Mumbai: Was it the case that the ruling Maha Vikas Aghadi (MVA), especially the Shiv Sena, got carried away after getting punch-drunk on power and taking its opponents too lightly? It does seem so for former chief minister and Bharatiya Janata Party’s (BJP) leader of opposition in Maharashtra Legislative Assembly, Devendra Fadnavis. Besides this, the Shiv Sena apparently has rubbed the motley group of 13 Independent MLAs in the lower house.
Even, Nationalist Congress Party (NCP) chief Sharad Pawar appears to be in awe, describing the election results to the six Rajya Sabha seats in Maharashtra as something of a “miracle”.
Despite lacking in the numbers game, the BJP team consisting of Fadnavis, candidate and Union Minister Piyush Goyal and Union Minister Ashwini Vaishnav pulled off a heist of sorts on the MVA.
And the Sena led MVA composed of NCP, Congress and smaller affiliate parties could barely manage to get one candidate elected.
Ironically, both the BJP lacked numbers to get its third candidate elected, and so did the Sena which lacked the numbers to get its second candidate elected.
However, the end result stumped everyone. Both the BJP candidate’s – Piyush Goyal and Dr Anil Bonde polled 48 first preference votes, Imran Pratapgadhi of the Congress polled 44 votes, NCPs Praful Patel 43 votes, Sena’s Sanjay Raut polled 42.
The tussle for the sixth seat between Sena’s Sanjay Pawar and BJP backed Independent Dhananjay Mahadik was decided on the basis of the surplus second and third preference votes that were transferred to them from the five already elected candidates.

Given records:

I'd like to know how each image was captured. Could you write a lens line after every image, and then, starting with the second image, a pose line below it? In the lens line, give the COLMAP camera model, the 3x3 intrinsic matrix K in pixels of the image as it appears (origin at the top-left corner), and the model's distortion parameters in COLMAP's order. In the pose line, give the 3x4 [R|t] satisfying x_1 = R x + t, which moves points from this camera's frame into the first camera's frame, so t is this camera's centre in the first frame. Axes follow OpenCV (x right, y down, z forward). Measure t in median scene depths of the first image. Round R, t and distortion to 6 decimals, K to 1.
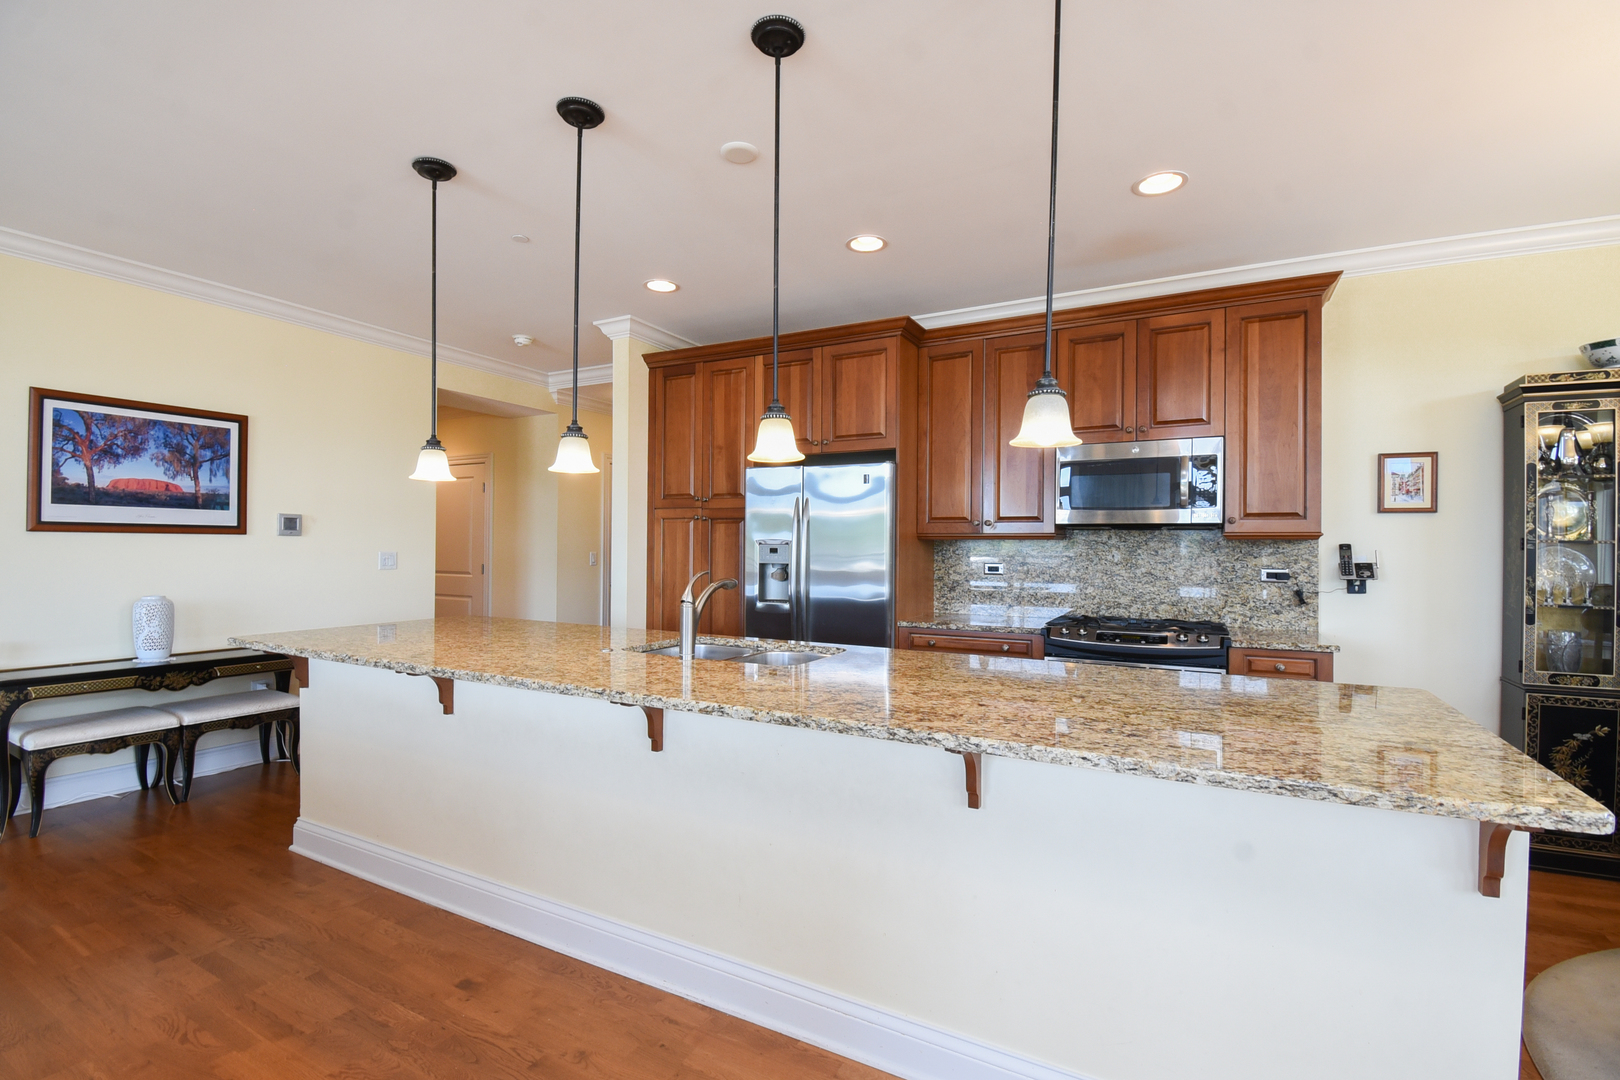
lens RADIAL K [[724.7, 0, 810.0], [0, 724.7, 540.0], [0, 0, 1]] dist [0.036115, -0.035403]
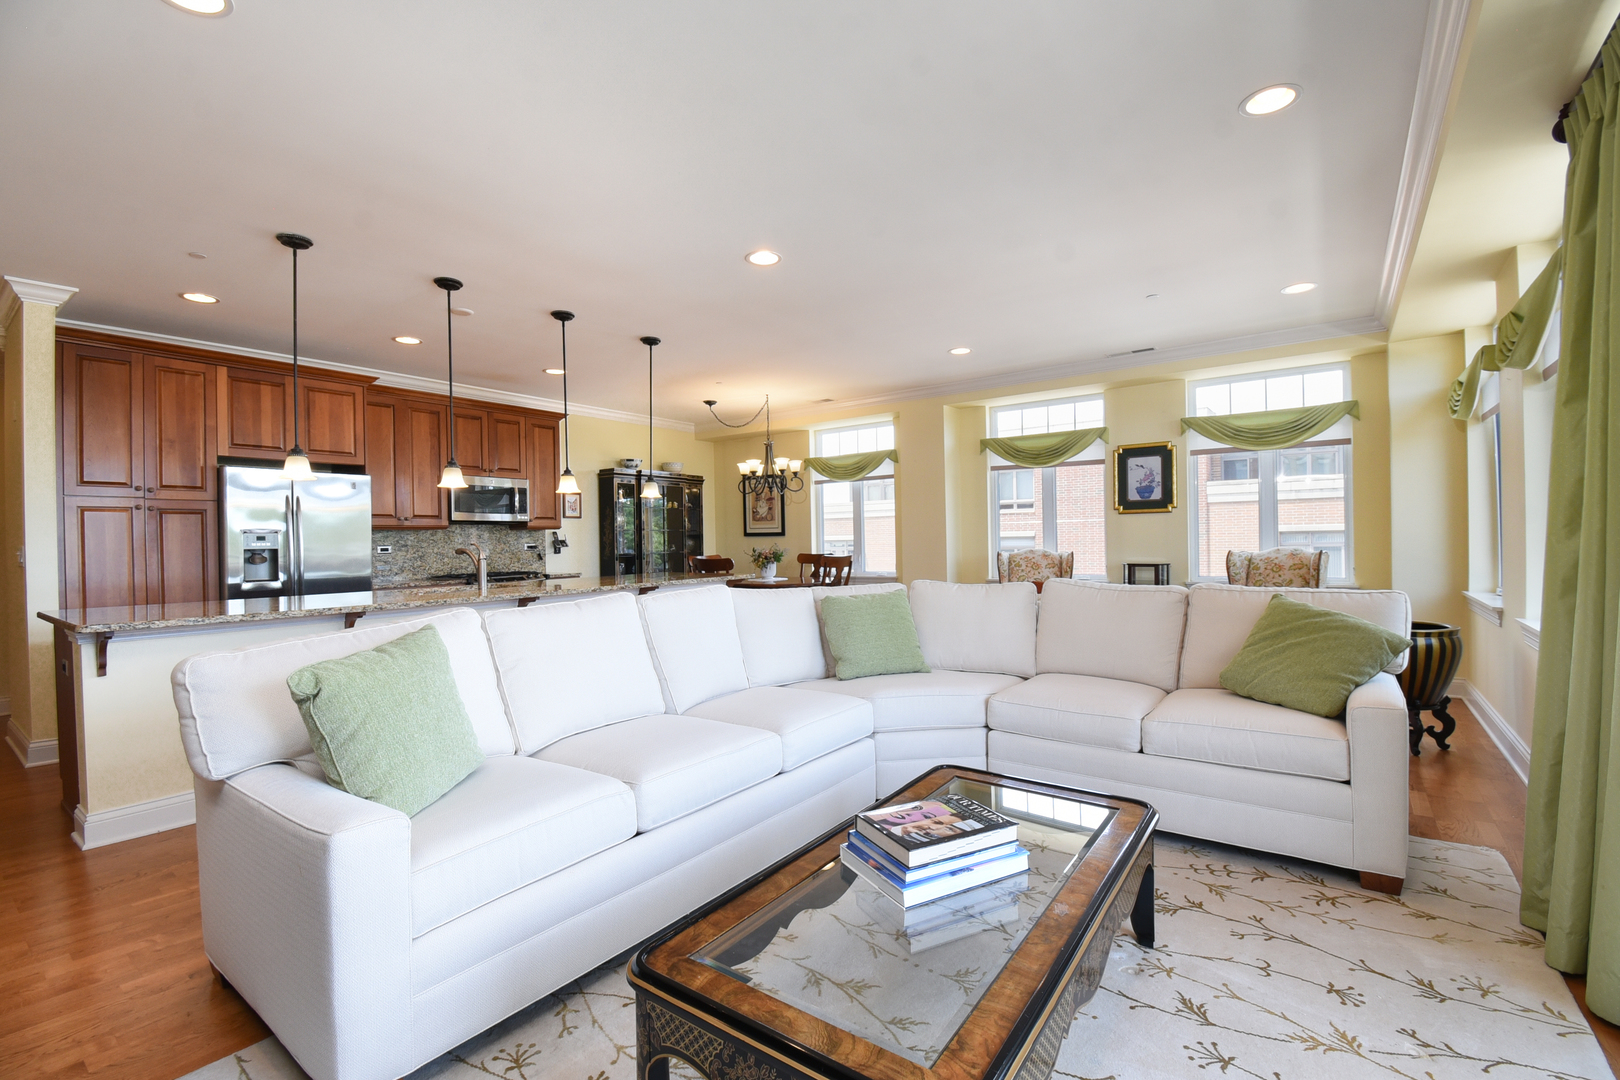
lens RADIAL K [[713.9, 0, 810.0], [0, 713.9, 540.0], [0, 0, 1]] dist [0.034910, -0.033597]
pose [[0.142369, -0.010908, 0.989754, -1.279372], [0.008357, 0.999917, 0.009818, 0.015593], [-0.989778, 0.006874, 0.142449, -0.078406]]
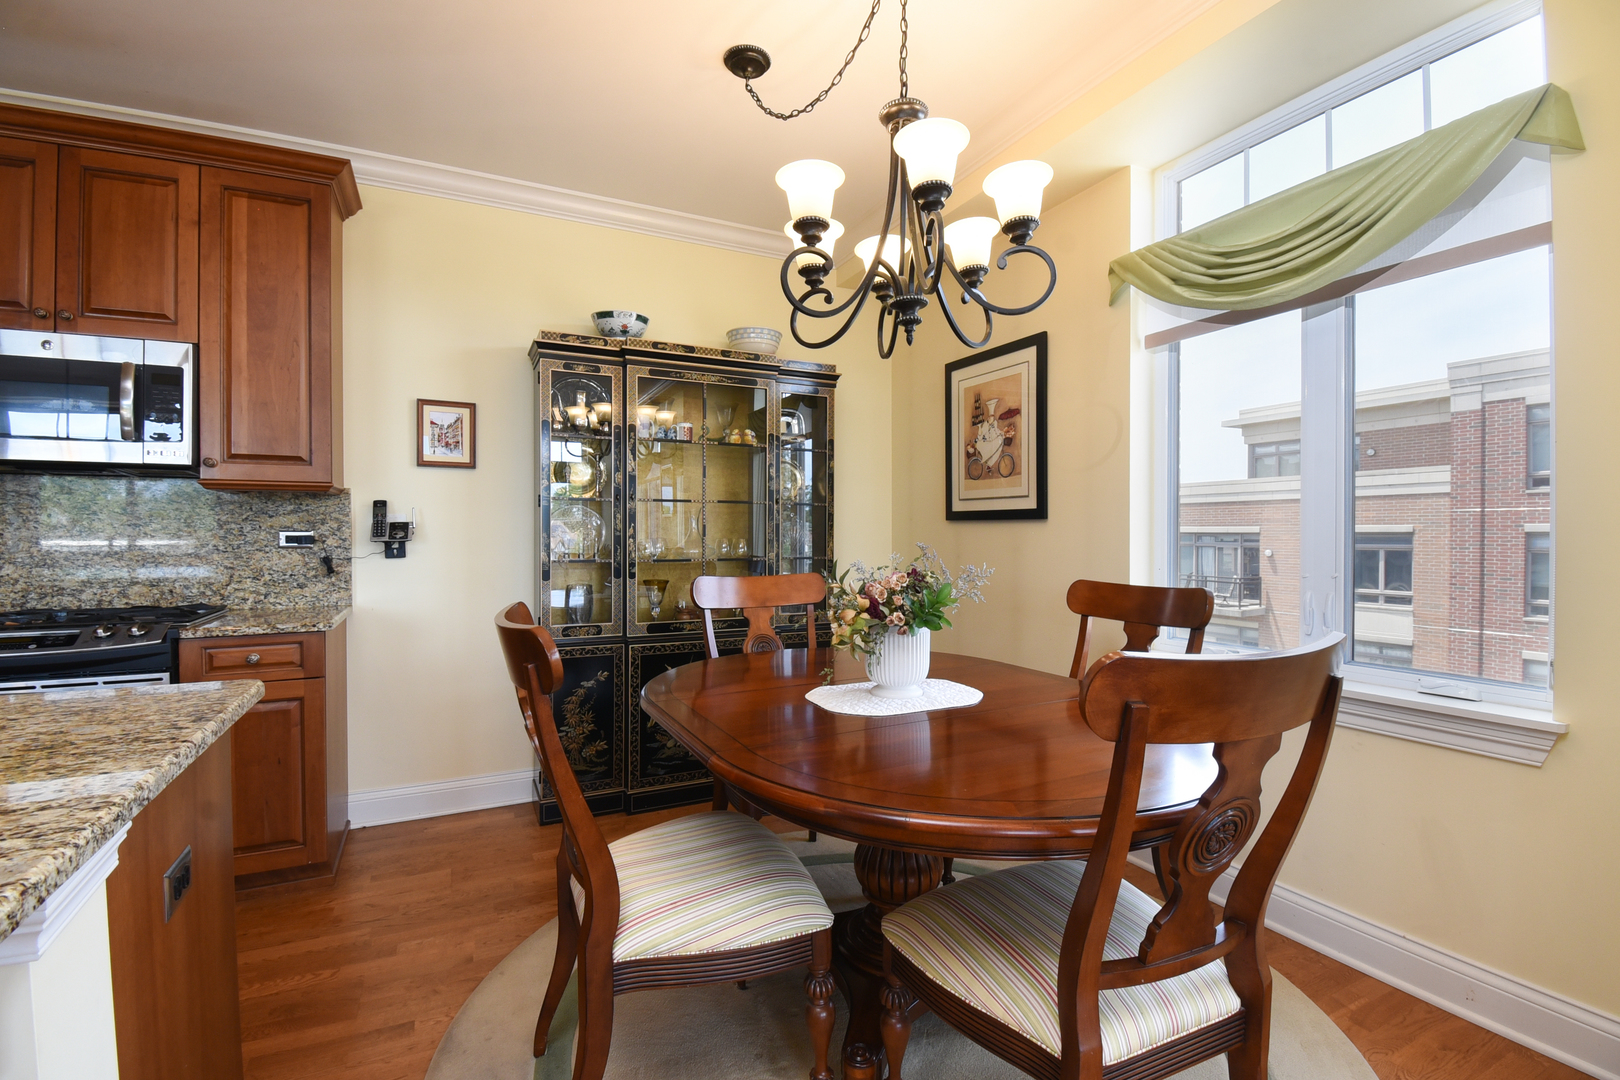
lens RADIAL K [[724.7, 0, 810.0], [0, 724.7, 540.0], [0, 0, 1]] dist [0.036115, -0.035403]
pose [[0.584784, -0.016650, 0.811018, 0.322989], [-0.002524, 0.999747, 0.022345, 0.030551], [-0.811185, -0.015114, 0.584595, 0.091749]]
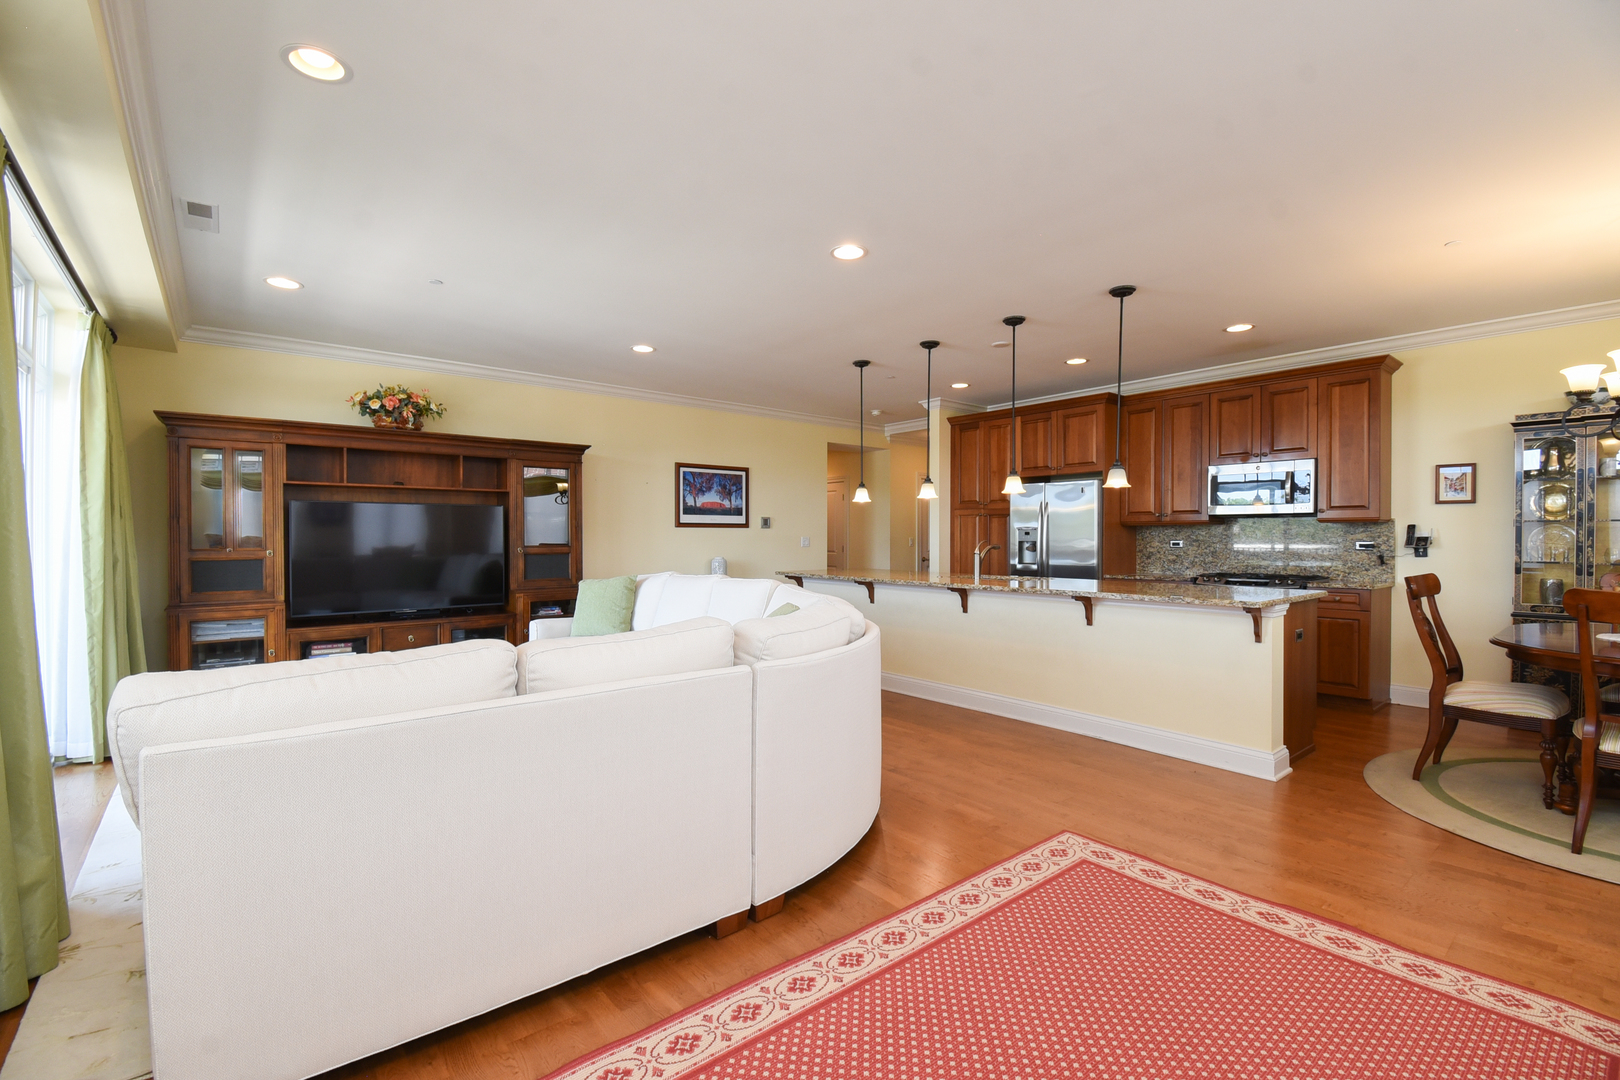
lens RADIAL K [[713.9, 0, 810.0], [0, 713.9, 540.0], [0, 0, 1]] dist [0.034910, -0.033597]
pose [[0.925468, -0.006063, -0.378778, 0.131173], [0.010348, 0.999903, 0.009278, 0.010441], [0.378685, -0.012506, 0.925441, -0.848730]]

Assigned task: In the news report on Maharashtra's Rajya Sabha election, explain in one to three sentences how the contest for the sixth seat between Sanjay Pawar and Dhananjay Mahadik was decided.

Task solution: The sixth seat was decided by the surplus second and third preference votes. These votes were transferred to Sanjay Pawar and Dhananjay Mahadik from the five candidates who had already been elected.